━━━ PROVIDED ENTRIES
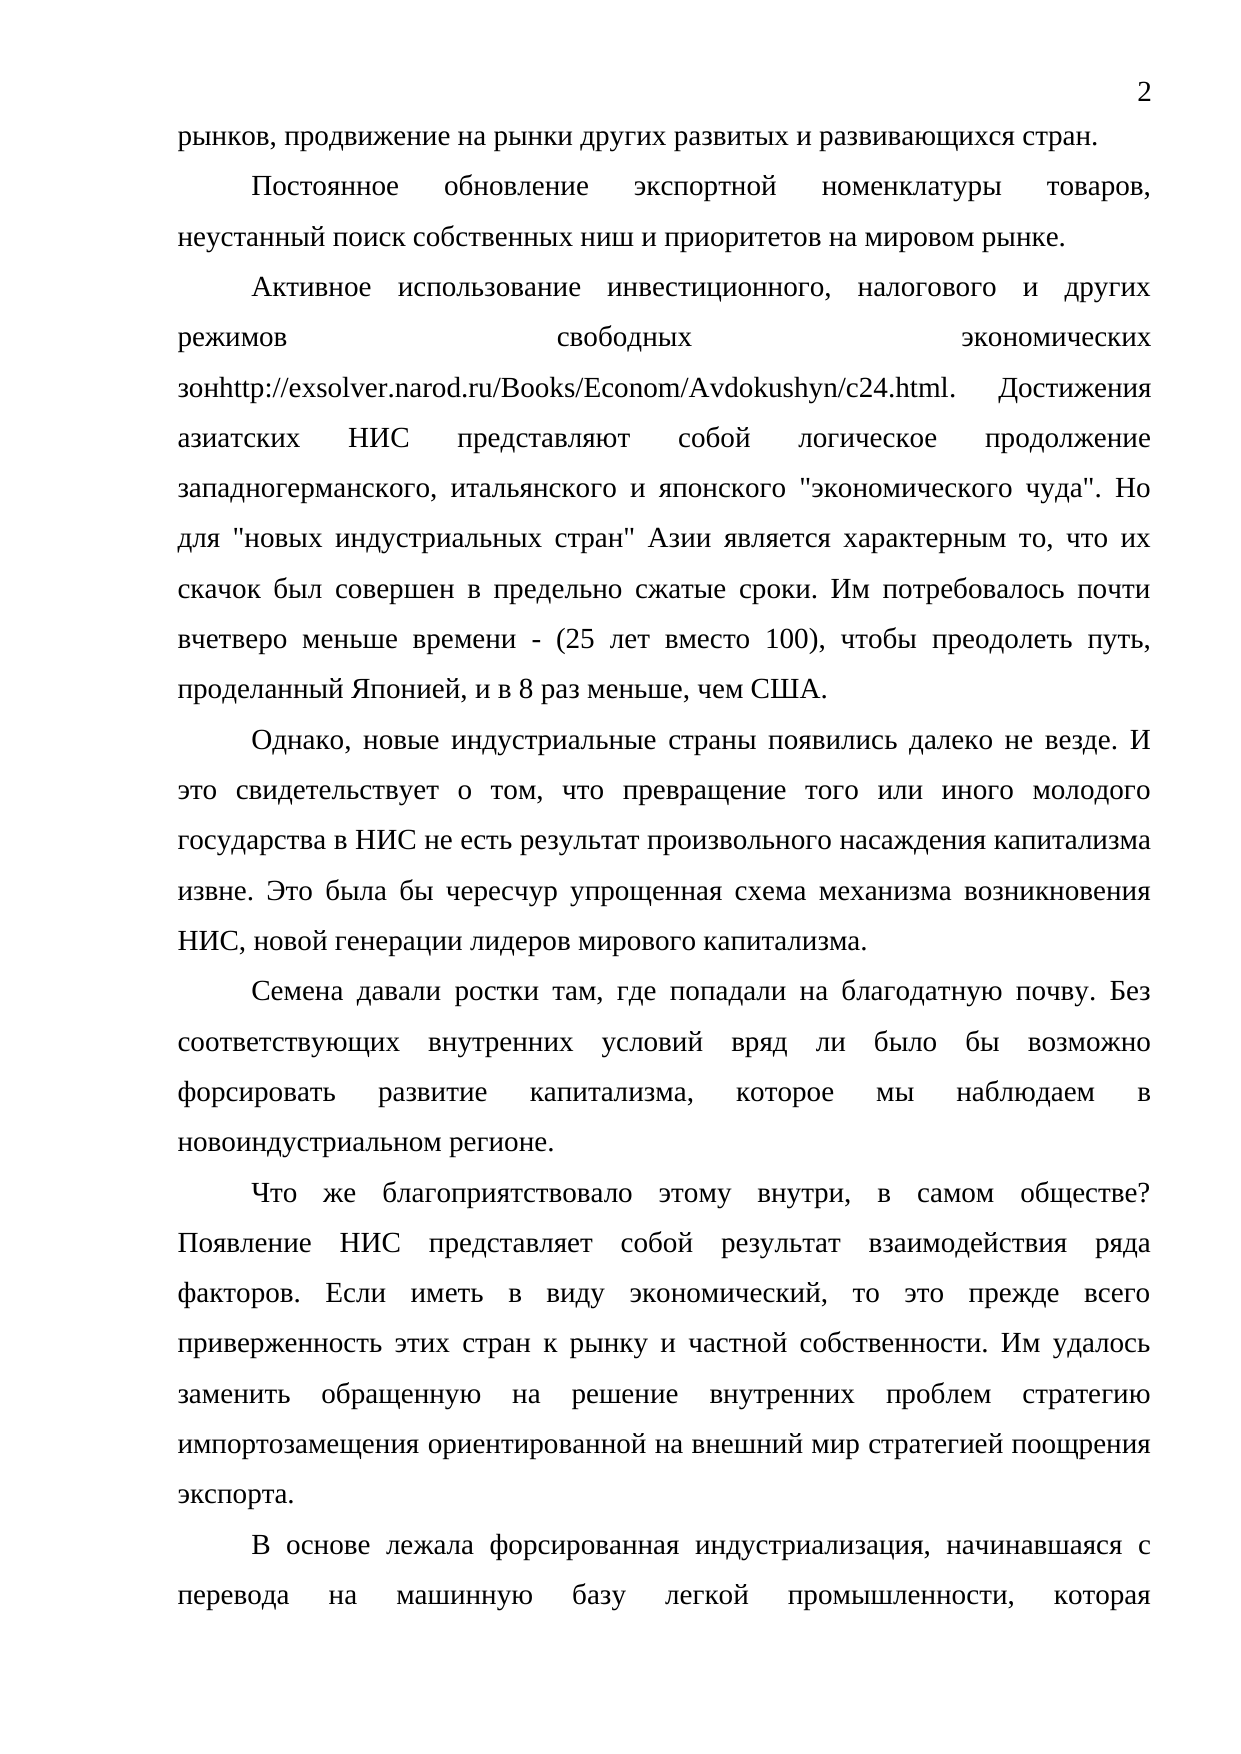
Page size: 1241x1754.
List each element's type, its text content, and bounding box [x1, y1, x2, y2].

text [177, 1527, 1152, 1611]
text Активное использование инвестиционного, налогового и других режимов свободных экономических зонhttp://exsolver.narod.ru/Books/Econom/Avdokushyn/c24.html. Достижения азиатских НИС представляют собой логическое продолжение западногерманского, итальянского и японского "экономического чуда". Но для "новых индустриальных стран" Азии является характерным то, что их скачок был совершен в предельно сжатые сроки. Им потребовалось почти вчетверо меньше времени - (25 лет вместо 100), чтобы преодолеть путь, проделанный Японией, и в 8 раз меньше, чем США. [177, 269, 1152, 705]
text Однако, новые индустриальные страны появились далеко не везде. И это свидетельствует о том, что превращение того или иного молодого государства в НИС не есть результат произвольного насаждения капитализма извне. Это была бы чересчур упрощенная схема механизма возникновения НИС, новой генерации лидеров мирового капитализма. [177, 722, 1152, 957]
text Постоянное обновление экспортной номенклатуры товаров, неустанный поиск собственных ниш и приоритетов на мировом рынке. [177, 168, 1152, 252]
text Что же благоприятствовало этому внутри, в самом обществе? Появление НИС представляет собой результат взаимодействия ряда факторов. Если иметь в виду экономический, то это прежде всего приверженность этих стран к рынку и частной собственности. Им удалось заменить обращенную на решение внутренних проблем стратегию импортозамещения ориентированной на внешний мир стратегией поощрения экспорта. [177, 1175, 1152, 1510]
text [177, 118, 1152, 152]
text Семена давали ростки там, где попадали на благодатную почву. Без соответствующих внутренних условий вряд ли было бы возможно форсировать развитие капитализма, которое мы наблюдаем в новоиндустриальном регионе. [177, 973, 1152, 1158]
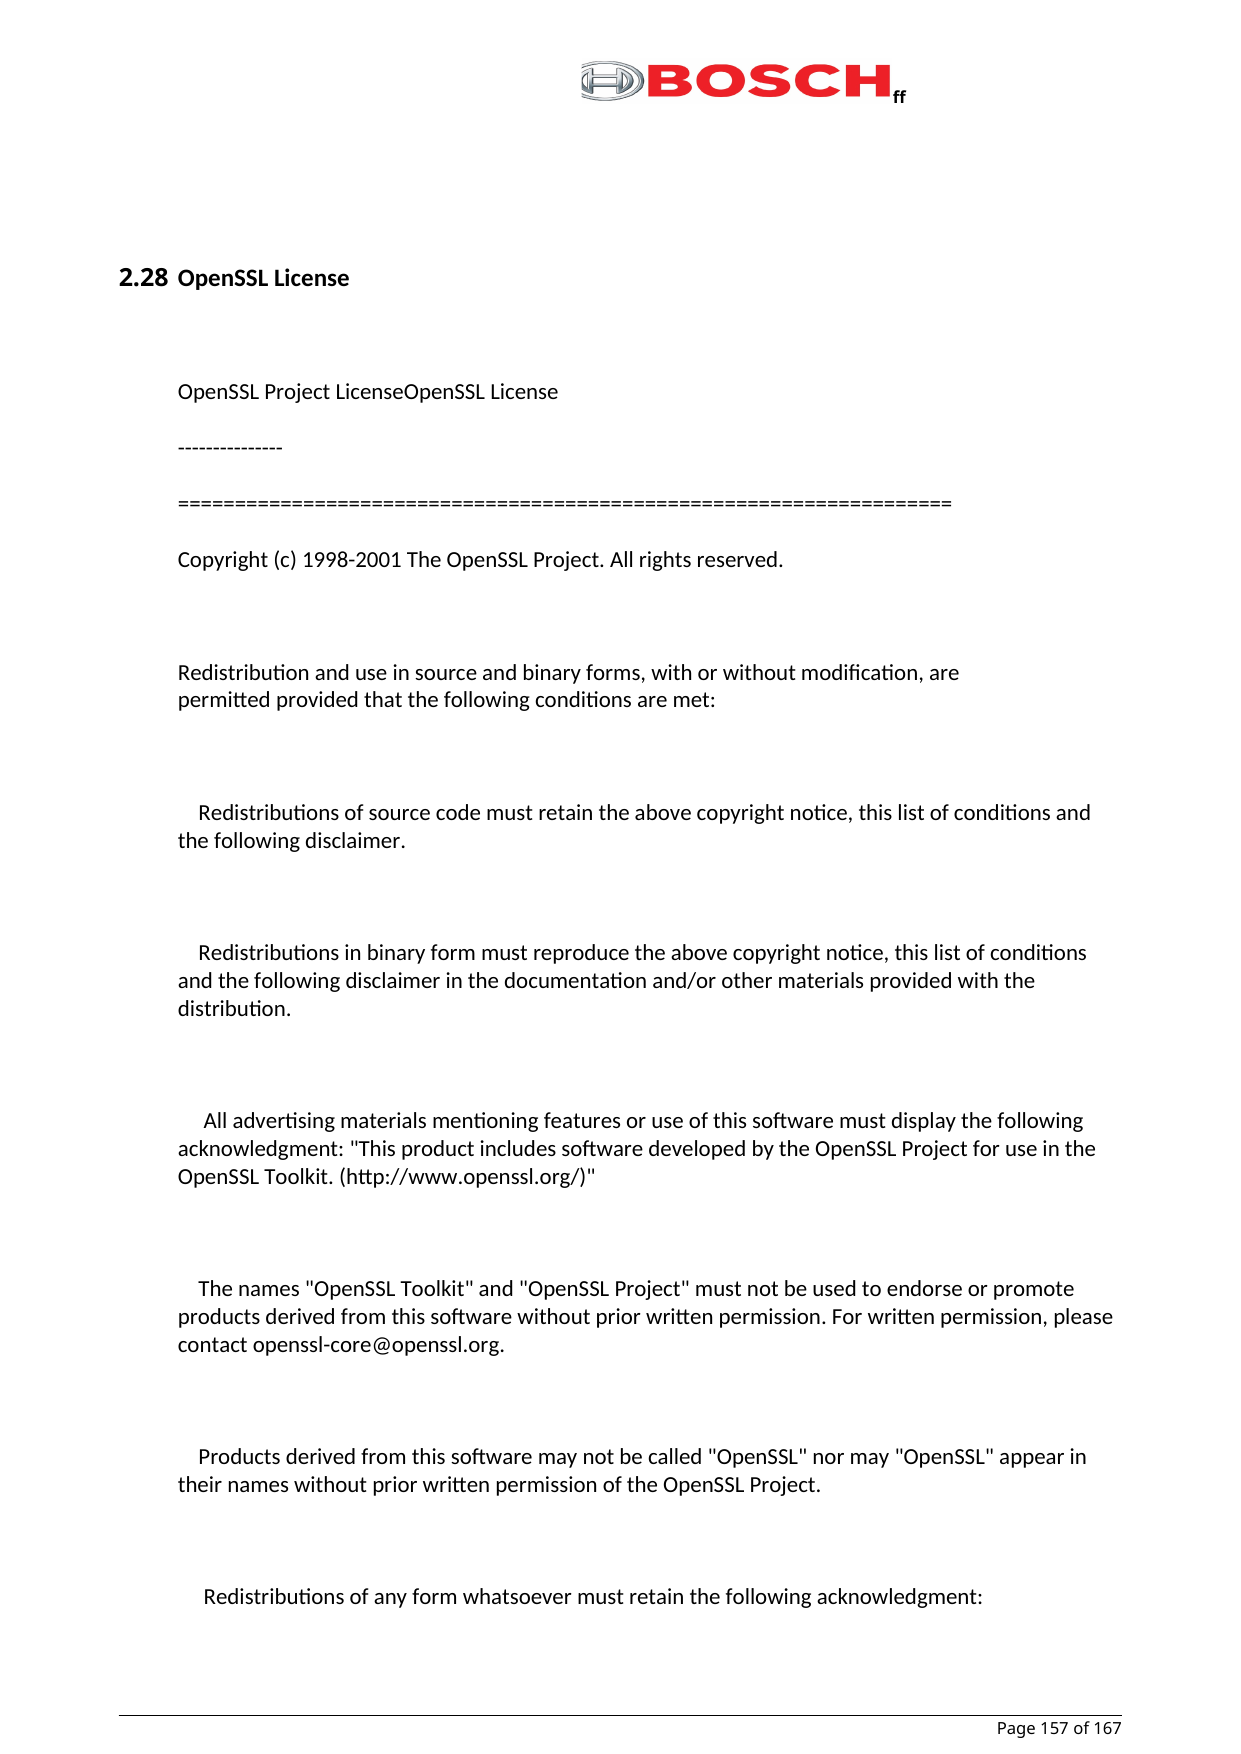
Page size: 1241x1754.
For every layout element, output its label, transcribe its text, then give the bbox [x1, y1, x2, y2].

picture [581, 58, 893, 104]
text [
━━━━━━
* [TASK INSTRUCTIONS] If a record contains a picture, leave the picture out and retype everything else exactly.

* [RESULT FOR THIS TASK]
Page size: 1241x1754.
List each element's type, its text content, and bounding box [x1, y1, x2, y2].

text [177, 1527, 1152, 1611]
text Активное использование инвестиционного, налогового и других режимов свободных экономических зонhttp://exsolver.narod.ru/Books/Econom/Avdokushyn/c24.html. Достижения азиатских НИС представляют собой логическое продолжение западногерманского, итальянского и японского "экономического чуда". Но для "новых индустриальных стран" Азии является характерным то, что их скачок был совершен в предельно сжатые сроки. Им потребовалось почти вчетверо меньше времени - (25 лет вместо 100), чтобы преодолеть путь, проделанный Японией, и в 8 раз меньше, чем США. [177, 269, 1152, 705]
text Однако, новые индустриальные страны появились далеко не везде. И это свидетельствует о том, что превращение того или иного молодого государства в НИС не есть результат произвольного насаждения капитализма извне. Это была бы чересчур упрощенная схема механизма возникновения НИС, новой генерации лидеров мирового капитализма. [177, 722, 1152, 957]
text Постоянное обновление экспортной номенклатуры товаров, неустанный поиск собственных ниш и приоритетов на мировом рынке. [177, 168, 1152, 252]
text Что же благоприятствовало этому внутри, в самом обществе? Появление НИС представляет собой результат взаимодействия ряда факторов. Если иметь в виду экономический, то это прежде всего приверженность этих стран к рынку и частной собственности. Им удалось заменить обращенную на решение внутренних проблем стратегию импортозамещения ориентированной на внешний мир стратегией поощрения экспорта. [177, 1175, 1152, 1510]
text [177, 118, 1152, 152]
text Семена давали ростки там, где попадали на благодатную почву. Без соответствующих внутренних условий вряд ли было бы возможно форсировать развитие капитализма, которое мы наблюдаем в новоиндустриальном регионе. [177, 973, 1152, 1158]
Page size: 1241x1754.
For every layout element, output its label, transcribe its text, then give the bbox [x1, y1, x2, y2].

picture [581, 58, 893, 104]
text [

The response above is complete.